Quite a naive generator to do that would be:

  1. Initialize a dict and a counter.
  2. Iterate over all values (that is, all values inside the lists which are the dict's values).
  3. Add them to the new dict with the matching key, and increment the counter.
  4. Once the required size is reached, yield/return the chunk and re-initialize the dict and counter.
  5. back to 2.

That would be:

from collections import defaultdict

def chunker(d, chunk_size):
    chunk = defaultdict(list)
    size = 0
    for key, list_value in d.items():
        for value in list_value:
            chunk[key].append(value)
            size += 1
            if size == chunk_size:
                yield dict(chunk)
                chunk = defaultdict(list)
                size = 0
    if size:
        yield dict(chunk)

And running:

my_dict = {
  "key1": ["a","b","c","d"],
  "key2": ["e","f","g","h"],
}

for chunk in chunker(my_dict, 3):
    print(chunk)

Will give:

{'key1': ['a', 'b', 'c']}
{'key1': ['d'], 'key2': ['e', 'f']}
{'key2': ['g', 'h']}

Instead of a simple dict, this uses a defaultdict to simplify the code.

Tomerikoo
  • 18,379
  • 16
  • 47
  • 61
1

This requires a single pass, but isn't the most elegant solution by any means:

def chunk_dict(in_dict, chunk_size):
    chunked = [{}]
    items_left = chunk_size
    for key in in_dict:
        for el in in_dict[key]:
            if items_left == 0:
                chunked.append({})
                items_left = chunk_size
            target_dict = chunked[-1]
            if key not in target_dict:
                target_dict[key] = []
            target_dict[key].append(el)
            items_left -= 1
    return chunked
Jeremy
  • 661
  • 7
  • 19
1

I see that there are answers and they're a great (and I'm slow). Though, I do it a bit differently - I do not add items 1 by 1 to the list, but rather do this in batch. You can throw yield there to make generator if you need to.
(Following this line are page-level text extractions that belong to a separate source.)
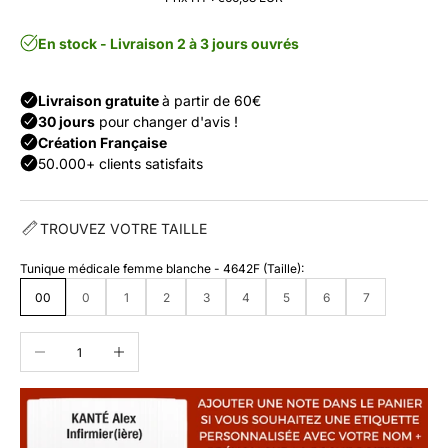
TROUVEZ VOTRE TAILLE
Tunique médicale femme blanche - 4642F (Taille):
00
0
1
2
3
4
5
6
7
Diminuer la quantité
Augmenter la quantité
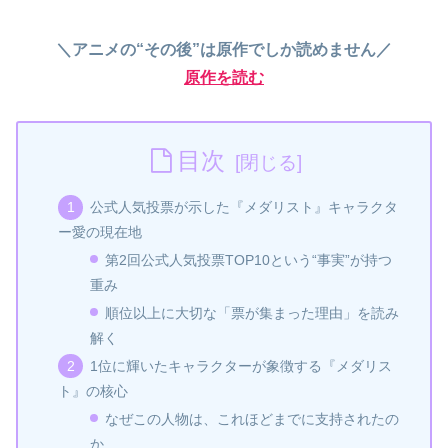
＼アニメの“その後”は原作でしか読めません／
原作を読む
目次
公式人気投票が示した『メダリスト』キャラクタ
ー愛の現在地
第2回公式人気投票TOP10という“事実”が持つ
重み
順位以上に大切な「票が集まった理由」を読み
解く
1位に輝いたキャラクターが象徴する『メダリス
ト』の核心
なぜこの人物は、これほどまでに支持されたの
か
def split(_dict, limit=3):
    result = []
    room = 0
    for key, val in _dict.items():
        cur_val = val
        while cur_val:
            if room < 1:
                result.append({})
                room = limit
            cut = cur_val[:room]
            room -= len(cut)
            result[-1][key] = cut
            cur_val = cur_val[len(cut):]
    return result

split(my_dict, 3)
> [{'key1': ['a', 'b', 'c']}, {'key1': ['d'], 'key2': ['e', 'f']}, {'key2': ['g', 'h']}]
Alexander B.
  • 626
  • 6
  • 21
1

You can first "flatten" the dict of lists into pairs of (key, value_from_list). Then you can simply iterate a list in chunks. The tricky part is just making the chunks back into a dict of lists (turn [("key1", "a"), ("key1", "b")] into {"key1": ["a", "b"]}). For that we will use a defaultdict and iterate over the chunks:

from collections import defaultdict

def chunker(d, chunk_size):
    flat = [(key, value) for key, l in d.items() for value in l]
    for pos in range(0, len(flat), chunk_size):
        chunk = defaultdict(list)
        for key, value in flat[pos:pos + chunk_size]:
            chunk[key].append(value)
        yield dict(chunk)

And running it as:

my_dict = {
  "key1": ["a","b","c","d"],
  "key2": ["e","f","g","h"],
}

for chunk in chunker(my_dict, 3):
    print(chunk)

Will give:

{'key1': ['a', 'b', 'c']}
{'key1': ['d'], 'key2': ['e', 'f']}
{'key2': ['g', 'h']}

If you want to go the extra mile of saving the creation of the flat list, you can make it a generator instead (flat = ((key, value) for key, l in d.items() for value in l)) and then follow how to Iterate an iterator by chunks (of n) in Python?.

Tomerikoo
  • 18,379
  • 16
  • 47
  • 61